American entrepreneur

Marc Hodosh (/ˈhoʊdɒʃ/ HOH-dosh; born December 25, 1972) is an American entrepreneur who formerly owned, co-created and hosted the TEDMED conference. In September 2019, Marc Hodosh and Dr. Sanjay Gupta (CNN’s Chief Medical Correspondent) announced a new event called Life Itself, set to launch in 2021 in partnership with CNN. Both Gupta and Hodosh will serve as hosts and organizers.

Hodosh previously led the Archon Genomics X PRIZE, which followed the Ansari Space X PRIZE. He has been a consultant to inventor Dean Kamen at DEKA Research & Development and also chaired Kamen's FIRST Robotics competition within the Boston region.

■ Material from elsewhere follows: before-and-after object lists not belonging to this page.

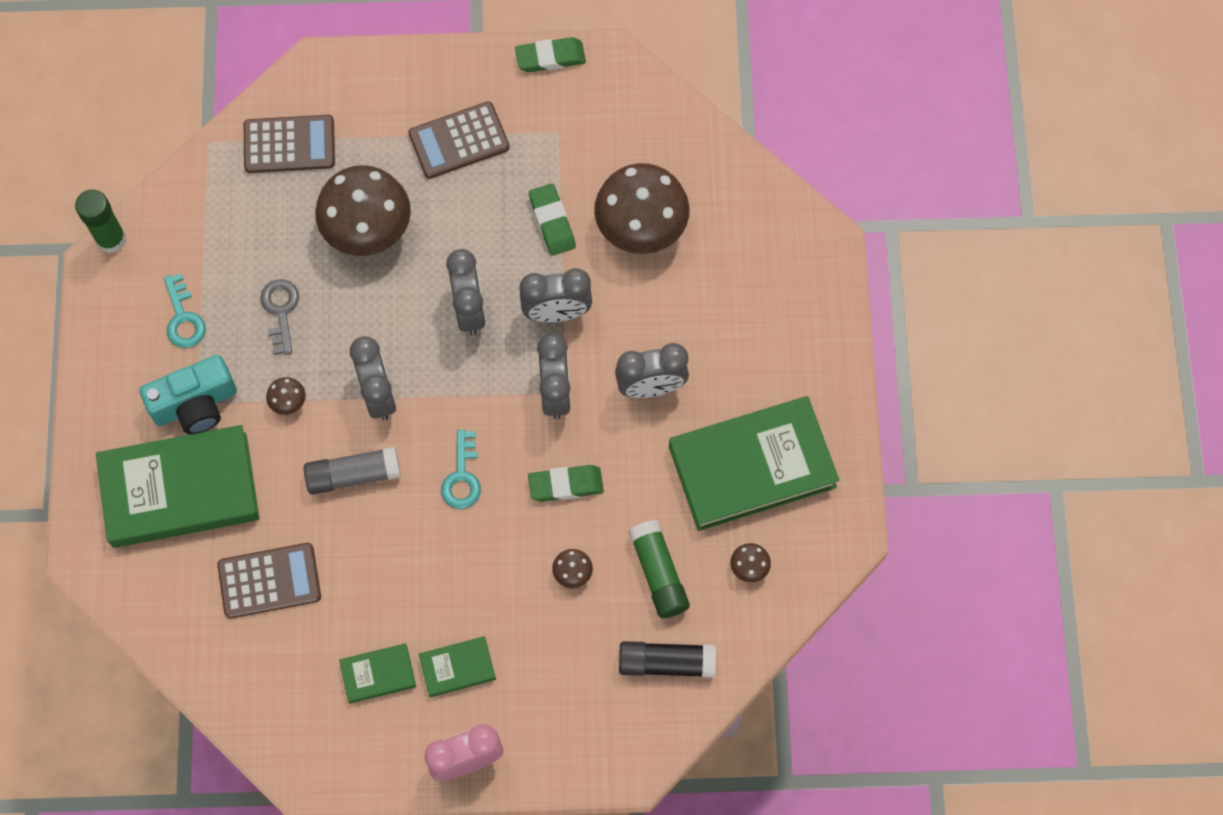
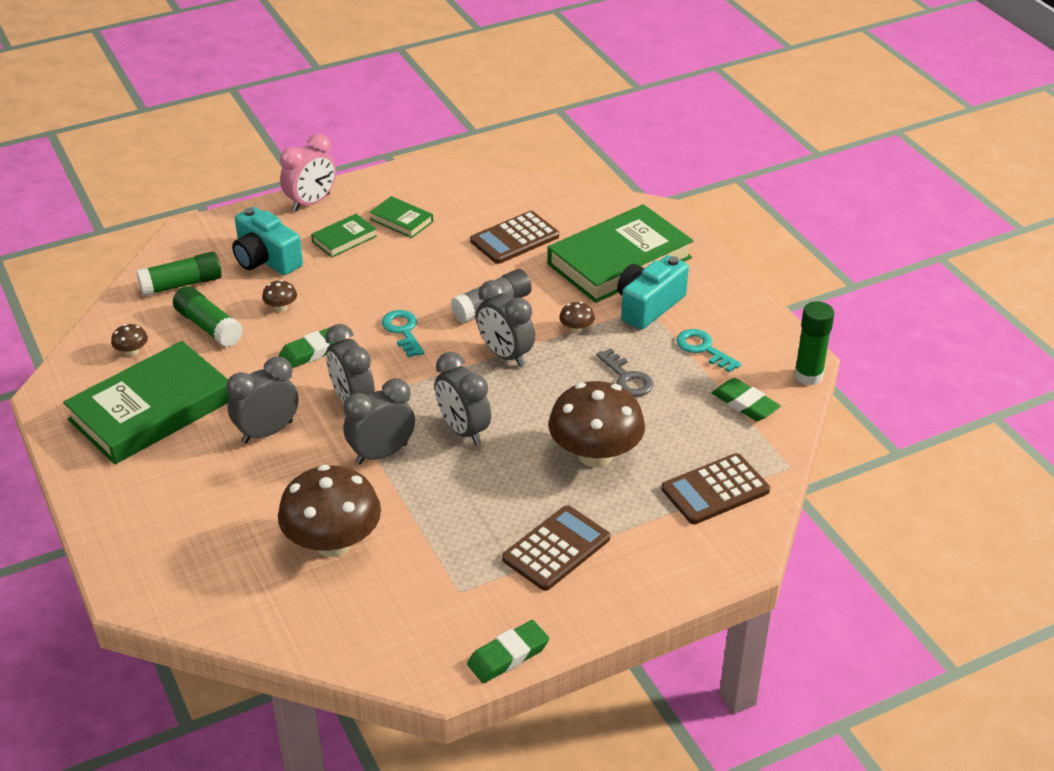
camera: 155 degrees right, 30 degrees down
(378, 674) = (401, 220): green book -> green book turned 75 degrees clockwise
(552, 222) = (424, 517): green eraser -> green eraser (745, 404)
(559, 668) = (266, 259): none -> turquoise camera
(666, 663) = (181, 284): black glue stick -> green glue stick

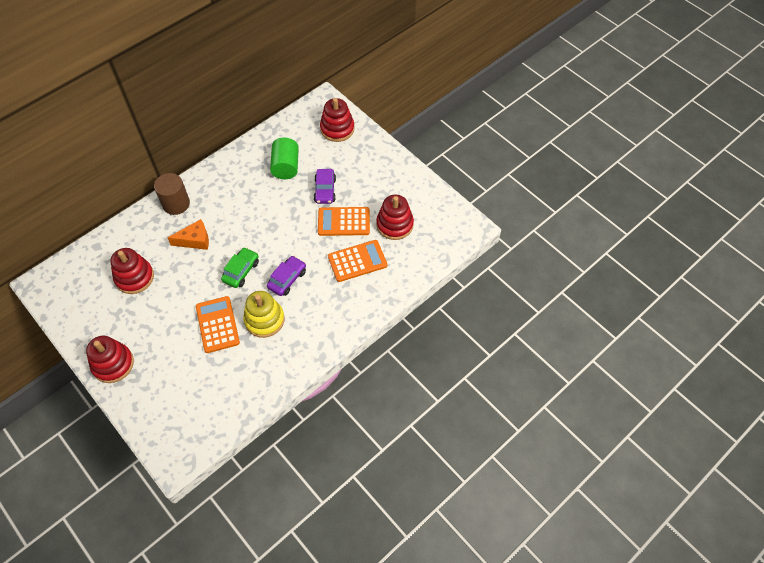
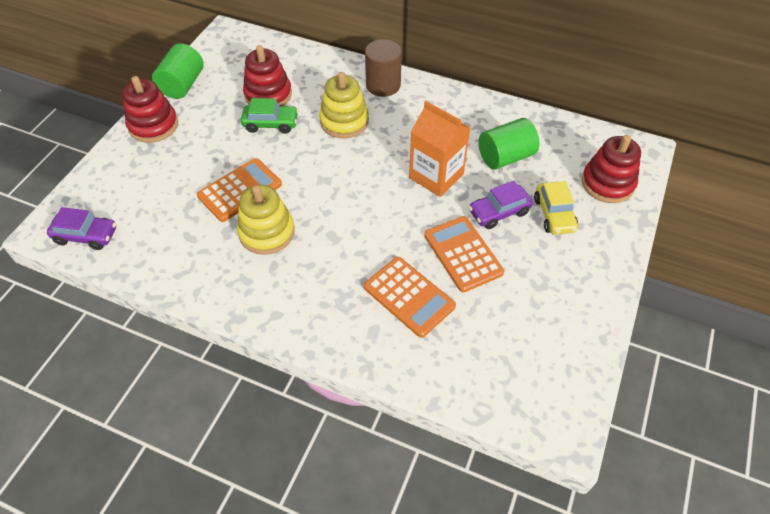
camera: 65 degrees right, 5 degrees down
(80, 332) = (182, 85): none -> green cylinder
(195, 240) = (344, 121): orange cheese -> yellow stacking toy
(241, 271) = (325, 180): green car -> green car (271, 124)
(277, 209) = (436, 176): none -> orange carton
(287, 279) = (337, 230): purple car -> purple car (86, 235)
(343, 165) = (554, 214): none -> yellow car
(394, 224) = (498, 318): red stacking toy -> none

Earlier, Hodosh founded and sold ID One, which specialized in facial recognition technology for the US Military and Intelligence communities. He also led business development at Viisage, a previously publicly traded, facial recognition company. Hodosh's first business and entrepreneurial endeavors began by inventing and importing a variety of consumer products from Asia, with distribution through Bed Bath & Beyond, QVC television, Toys-R-Us, and others.

== Early life ==
Hodosh graduated from Ithaca College. He moved to Boston in 1995 to attend Boston University Medical School but after a year instead decided to focus on inventing and patenting consumer products.

== TEDMED ==
Marc Hodosh bought the rights to TEDMED in 2008 from TED creator Richard Saul Wurman, although the TEDMED event had not taken place for many years. In 2009, Hodosh re-launched TEDMED at the Hotel del Coronado near San Diego, California, where it was held for the next three years and where Hodosh served as host. Wurman co-hosted the event with Hodosh for the first two years. In 2011, Hodosh sold TEDMED to Priceline founder, Jay Walker, who later moved the event to The Kennedy Center in Washington, DC in April 2012.